Democrats Question Whether Photo Is Worth 16 Words
Senate Democrats pointed to official White House photographs Thursday showing President Bush working on his 2002 State of the Union speech as possible evidence administration officials were aware they relied on questionable intelligence data to build the case to wage war against Iraq.
In his Jan. 28 speech, Bush said that Iraqi President Saddam Hussein sought to purchase uranium from Africa to build a nuclear weapon. The data has since proved to be false and CIA Director George Tenet has taken responsibility for allowing the phrase to remain in Bush’s address.
Still, Democrats have argued this week that Bush is ultimately responsible for uttering this false statement in his speech. The Senators said one photo shows Bush labored over every word and should have known the intelligence was wrong.
“Working at his desk in the Oval Office, President Bush reviews the State of the Union address line-by-line and word-by-word,” reads the 2002 caption of the photo where the president’s trademark “W” cufflink can be seen in the bottom left hand corner.

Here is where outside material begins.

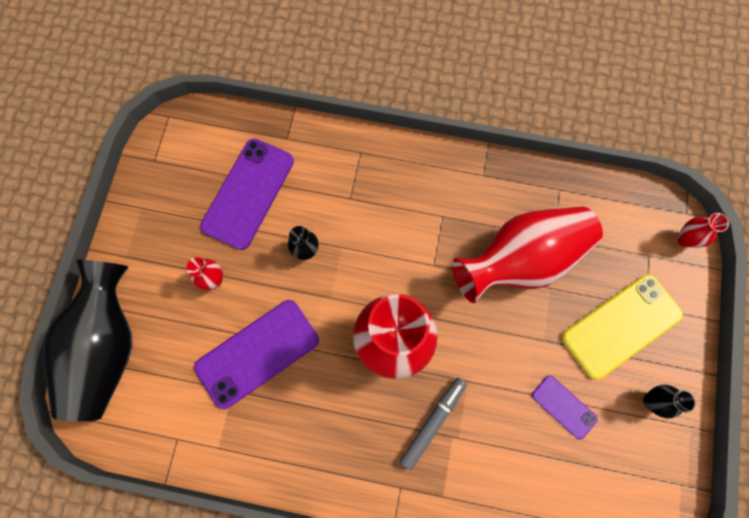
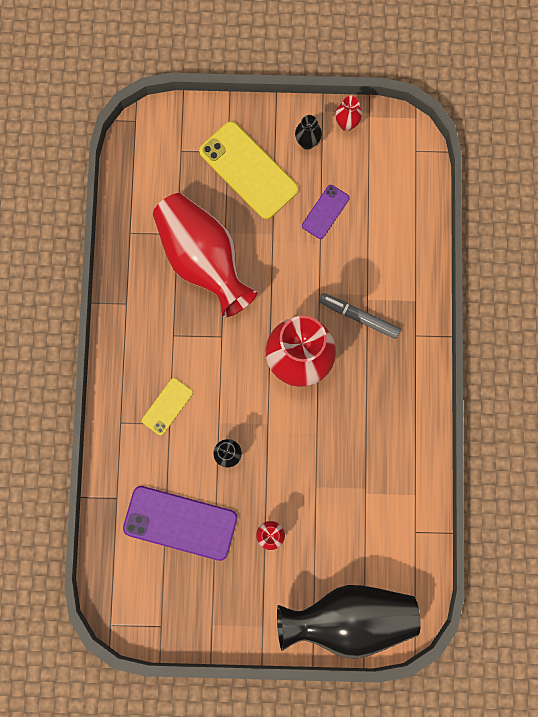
camera: 100 degrees left, 5 degrees up
purple phone [194,300,319,409] -> none
red vase [677,213,729,248] -> red vase moved to [335,95,362,131]
none -> yellow phone [142,378,193,435]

In a similar picture montage of Bush preparing for his 2003 speech, a photograph shows the president intently reading the speech and holding a blue marker in this hand. The caption reads: “Sketching notes in the margin of speech drafts, President Bush rewrites portions of the address in the Oval Office Jan. 23, 2003.”
“I am not surprised the president goes over the State of the Union line by line, but the assertion that this is just inadvertent doesn’t hold much water,” said Sen. Kent Conrad (D-N.D.). “I think it is just another indication that White House is not being straight with the American people.”
“The president can’t have it both ways, saying, ‘Well, you know we don’t know about who did this and whether it was proved by the CIA,’” said Senate Minority Whip Harry Reid (D-Nev.). “Here is what it says: ‘President Bush reviews the State of the Union address line-by-line and word-by-word.’”
The series of 2002 and 2003 photographs posted on the White House Web site is designed to give visitors a behind-the-scenes look at Bush preparing for his national address.
A White House spokesman said Thursday: “The bottom line is, the speech was cleared. But we learned some more information later. We should not have included it in there. But I haven’t seen the specific picture.”
But Senate Majority Leader Bill Frist (R-Tenn.) dismissed the criticism and said he is “not sure what the pictures say.” Frist also defended the White House’s handling of the situation and pointed out that he “knows they regret leaving those words in.”
In the past week, Democrats have begun to ratchet up the pressure on Bush over this issue. Many Democrats said they relied on questionable intelligence information and Bush’s claims that Hussein was trying to build a nuclear weapons program as the reason why they voted to grant him authority to use force against Iraq.
The phrase in question — “The British government has learned that Saddam Hussein recently sought significant quantities of uranium from Africa” — is now commonly referred to on Capitol Hill as the “16 words.”